One evident feature in the GRI G4 compared to the prior framework, is the ability for companies to choose the ‘in-accordance’ level of disclosure (core or comprehensive) which gives more autonomy for companies to decide their level of disclosure and develop over time.
In 2016, GRI updated its GRI G4 Sustainability Reporting Guidelines into GRI Standards. The Standards are to be used from 1 July 2018 onwards.
- Sustainable finance roadmap
The Financial Services Authority (OJK) in Indonesia has cooperated with several institutions to prepare a sustainable finance roadmap to enable financial services institutions (FSI) to enhance sustainability.
The roadmap will give priority to sustainable lending instruments, such as for renewable energy, agriculture, manufacturing, infrastructure, and the small and medium enterprises (SMEs) sectors.
One target in the roadmap is for the issuance of sustainability reports to become mandatory to improve transparency within the FSI in particular.
- Integrated reporting
The International Integrated Reporting Council (IIRC) was established in 2010 and released the international Integrated Reporting <IR> Framework in December 2013. Adoption of the framework is gathering momentum with materiality underpinning its vision to report on the factors critical to value creation across six “capitals” – financial, manufactured, intellectual, human, social relationship, and natural.
In 2011, the ASEAN Corporate Governance (CG) Scorecard was introduced. The scorecard was initiated by the ASEAN Capital Markets Forum (ACMF) for the development of an integrated capital market and promote ASEAN as an asset class. The scorecard hopes to raise CG standards of publicly listed companies in ASEAN countries and increase their visibility to investors. Sustainability reporting is one of the criteria being assessed in the scorecard.
- Sustainable Stock Exchange and Indices
The Sustainable Stock Exchanges (SSE) initiative is a working partnership between the UN, UN-supported organizations, stock exchanges, investors, companies, regulators and governments. The SSE initiative serves as a platform for stock exchanges to enhance corporate transparency on Environmental, Social and Governance (ESG) issues to encourage sustainable investment.
There is also a growing trend of sustainability indices globally, the most prominent being the Dow Jones Sustainability Index (DJSI). The DJSI was launched in 1999, evaluating the sustainability performance of the largest 2,500 companies listed on the Dow Jones Global Total Stock Market Index.
The Indonesia Stock Exchange (IDX) introduced its own sustainability index in cooperation with Biodiversity Indonesia Foundation (KEHATI) in June 2009, known as SRI KEHATI index. There are currently 25 companies listed in the index.
- Stakeholder pressure
According to our research, investors have become more focused on non-financial performance in the last two years and are increasingly using non-financial information for decision making. The pressure from investors for more non-financial disclosure from companies is also increasing, with the prospect of more competitive lending to those companies that are more transparent and which perform better on sustainability.
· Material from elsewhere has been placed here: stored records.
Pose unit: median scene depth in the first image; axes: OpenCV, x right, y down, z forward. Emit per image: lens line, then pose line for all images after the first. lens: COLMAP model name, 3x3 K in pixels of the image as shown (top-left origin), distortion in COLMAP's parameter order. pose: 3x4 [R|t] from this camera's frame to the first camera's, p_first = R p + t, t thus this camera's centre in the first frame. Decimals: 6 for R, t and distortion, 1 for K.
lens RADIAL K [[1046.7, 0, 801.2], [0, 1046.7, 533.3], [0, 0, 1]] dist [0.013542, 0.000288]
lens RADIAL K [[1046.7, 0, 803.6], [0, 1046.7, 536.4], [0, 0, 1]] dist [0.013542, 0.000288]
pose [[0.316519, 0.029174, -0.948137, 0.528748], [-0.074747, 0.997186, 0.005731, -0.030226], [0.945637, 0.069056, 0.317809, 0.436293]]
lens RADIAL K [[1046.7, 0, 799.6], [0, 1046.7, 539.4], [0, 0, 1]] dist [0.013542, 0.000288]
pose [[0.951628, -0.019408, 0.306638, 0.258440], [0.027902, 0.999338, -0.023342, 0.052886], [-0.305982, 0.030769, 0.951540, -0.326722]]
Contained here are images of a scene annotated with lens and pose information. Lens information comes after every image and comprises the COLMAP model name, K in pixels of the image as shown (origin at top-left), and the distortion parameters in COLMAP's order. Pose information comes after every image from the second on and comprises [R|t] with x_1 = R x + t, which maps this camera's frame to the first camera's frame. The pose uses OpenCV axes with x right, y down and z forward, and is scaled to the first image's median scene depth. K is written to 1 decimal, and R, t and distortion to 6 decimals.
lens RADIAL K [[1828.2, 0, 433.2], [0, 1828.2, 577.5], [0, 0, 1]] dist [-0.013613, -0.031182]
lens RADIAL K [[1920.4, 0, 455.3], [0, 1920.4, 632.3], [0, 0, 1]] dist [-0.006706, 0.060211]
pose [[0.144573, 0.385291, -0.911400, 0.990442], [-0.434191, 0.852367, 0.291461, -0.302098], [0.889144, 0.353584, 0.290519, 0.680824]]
More companies voluntarily provide non-financial information in an effort to respond to expectations and build reputation with regulators, investors, customers and other stakeholders.
Sustainability reporting and materiality assessments should be viewed farther and beyond reporting for the use of external stakeholders. It should as well be viewed by businesses as a report to drive internal strategy and improve performance.